Last month I got the "someone here to see you" message, which usually means a parent of a past patient. Couldn't place the face, couldn't remember the baby. Only after an awkward five minute meeting was over did I remember the child, who I'd been primary nurse for and who died on my shift. Don't know why I don't remember the parents, but I never seem to be able to place them until afterwards.

I'd like to be one of those people with an encyclopaedic recollection of all the kids and families I've worked with, but my memory fails me again and again.

7:21 AM  
Blogger That Girl said...

I wouldnt know anyone who helped with my first son if you paid me. I think the mind slowly blocks that info out.

8:30 AM  
Blogger M. Dyspnea said...

Short-sighted I know, but it never occurred to me that this was a cross to bear for physicians and nurses. I forgot that you you have lives outside of the hospital.

8:54 AM  
Blogger neonataldoc said...

I wouldn't really call this a cross to bear. Usually I like seeing former patients, but this mom had had such a bad experience I hated to remind her of it again.

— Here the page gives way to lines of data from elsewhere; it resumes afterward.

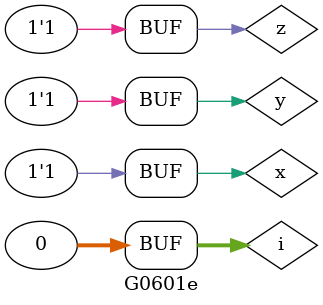
<source format=v>

module f1 (output r, input x,y,z);

	assign r = (x&y)|(~x&~y&z);

endmodule // f1

module f2 (output r, input x,y,z);

	assign r = ~z&(x|y);	// (x&~z)|(~x&y&~z)

endmodule // f2

module f3 (output r, input x,y,z);

	assign r = (y^z); // (y&~z)|(~y&z)

endmodule // f3

module f4 (output r, input x,y,z);

	assign r = (x&~y)|(~x&(y^z)); // (x&~y)|(~x&~y&z)|(~x&y&~z);

endmodule

module f5 (output r, input x,y,z);

	assign r = (x&y)|(~x&(~y^z)); // (x&~y)|(~x&~y&z)|(~x&y&~z);

endmodule // f5

module G0601a;

	// Define data
	integer i = 0;
	reg x = 1'b0;
	reg y = 1'b0;
	reg z = 1'b0;
	wire r;

	f1 F1 (r, x,y,z);

	// Actions
	initial
		begin : main

			$display ("\nG0601a -\n");

			$display ("f(x,y,z) = m (1,6,7)\n");

			$monitor ("#%0d | %b %b %b | %b", i, x,y,z, r);
			#1 z = 1'b1; i++;
			#1 y = 1'b1; z = 1'b0; i++;
			#1 y = 1'b1; z = 1'b1; i++;
			#1 x = 1'b1; y = 1'b0; z = 1'b0; i++;
			#1 x = 1'b1; y = 1'b0; z = 1'b1; i++;
			#1 x = 1'b1; y = 1'b1; z = 1'b0; i++;
			#1 x = 1'b1; y = 1'b1; z = 1'b1; i++;

		end // main

endmodule // G0601a

module G0601b;

	// Define data
	integer i = 0;
	reg x = 1'b0;
	reg y = 1'b0;
	reg z = 1'b0;
	wire r;

	f2 F2 (r, x,y,z);

	// Actions
	initial
		begin : main

			#15 $display ("\nG0601b -\n");

			$display ("f(x,y,z) = m (2,4,6)\n");

			$monitor ("#%0d | %b %b %b | %b", i, x,y,z, r);
			#1 z = 1'b1; i++;
			#1 y = 1'b1; z = 1'b0; i++;
			#1 y = 1'b1; z = 1'b1; i++;
			#1 x = 1'b1; y = 1'b0; z = 1'b0; i++;
			#1 x = 1'b1; y = 1'b0; z = 1'b1; i++;
			#1 x = 1'b1; y = 1'b1; z = 1'b0; i++;
			#1 x = 1'b1; y = 1'b1; z = 1'b1; i++;

		end // main

endmodule // G0601b

module G0601c;

	// Define data
	integer i = 0;
	reg x = 1'b0;
	reg y = 1'b0;
	reg z = 1'b0;
	wire r;

	f3 F3 (r, x,y,z);

	// Actions
	initial
		begin : main

			#25 $display ("\nG0601c -\n");

			$display ("f(x,y,z) = m (1,2,5,6)\n");

			$monitor ("#%0d | %b %b %b | %b", i, x,y,z, r);
			#1 z = 1'b1; i++;
			#1 y = 1'b1; z = 1'b0; i++;
			#1 y = 1'b1; z = 1'b1; i++;
			#1 x = 1'b1; y = 1'b0; z = 1'b0; i++;
			#1 x = 1'b1; y = 1'b0; z = 1'b1; i++;
			#1 x = 1'b1; y = 1'b1; z = 1'b0; i++;
			#1 x = 1'b1; y = 1'b1; z = 1'b1; i++;

		end // main

endmodule // G0601c

module G0601d;

	// Define data
	integer i = 0;
	reg x = 1'b0;
	reg y = 1'b0;
	reg z = 1'b0;
	wire r;

	f4 F4 (r, x,y,z);

	// Actions
	initial
		begin : main

			#35 $display ("\nG0601d -\n");

			$display ("f(x,y,z) = m (1,2,4,5)\n");

			$monitor ("#%0d | %b %b %b | %b", i, x,y,z, r);
			#1 z = 1'b1; i++;
			#1 y = 1'b1; z = 1'b0; i++;
			#1 y = 1'b1; z = 1'b1; i++;
			#1 x = 1'b1; y = 1'b0; z = 1'b0; i++;
			#1 x = 1'b1; y = 1'b0; z = 1'b1; i++;
			#1 x = 1'b1; y = 1'b1; z = 1'b0; i++;
			#1 x = 1'b1; y = 1'b1; z = 1'b1; i++;

		end // main

endmodule // G0601d

module G0601e;

	// Define data
	integer i = 0;
	reg x = 1'b0;
	reg y = 1'b0;
	reg z = 1'b0;
	wire r;

	f5 F5 (r, x,y,z);

	// Actions
	initial
		begin : main

			#45 $display ("\nG0601e -\n");

			$display ("f(x,y,z) = m (0,3,6,7)\n");

			$monitor ("#%0d | %b %b %b | %b", i, x,y,z, r);
			#1 z = 1'b1; i++;
			#1 y = 1'b1; z = 1'b0; i++;
			#1 y = 1'b1; z = 1'b1; i++;
			#1 x = 1'b1; y = 1'b0; z = 1'b0; i++;
			#1 x = 1'b1; y = 1'b0; z = 1'b1; i++;
			#1 x = 1'b1; y = 1'b1; z = 1'b0; i++;
			#1 x = 1'b1; y = 1'b1; z = 1'b1; i++;

		end // main

endmodule // G0601e

</source>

I can never remember old patients' names either.

9:44 AM  
Anonymous Julie said...

Thanks very much for this blog. It's enlightening to see the other side of things. (I'm the mother of a boy born at 29w5d, doing beautifully now thanks to his medical team.)

7:45 PM  
Blogger clara said...

Another way to look at it: When I see nurses and doctors in my town that took care of my son (who died of HIE at 7 weeks old) I enjoy seeing them. They remember us and they like to catch up for a minute. We like it because our son was most real to us and them, not even our friends understand that. Anytime I can talk about my son who passed away is nice, b/c in our society its all about avoiding pain & sometimes its nice to stop & reconnect even if it does hurt.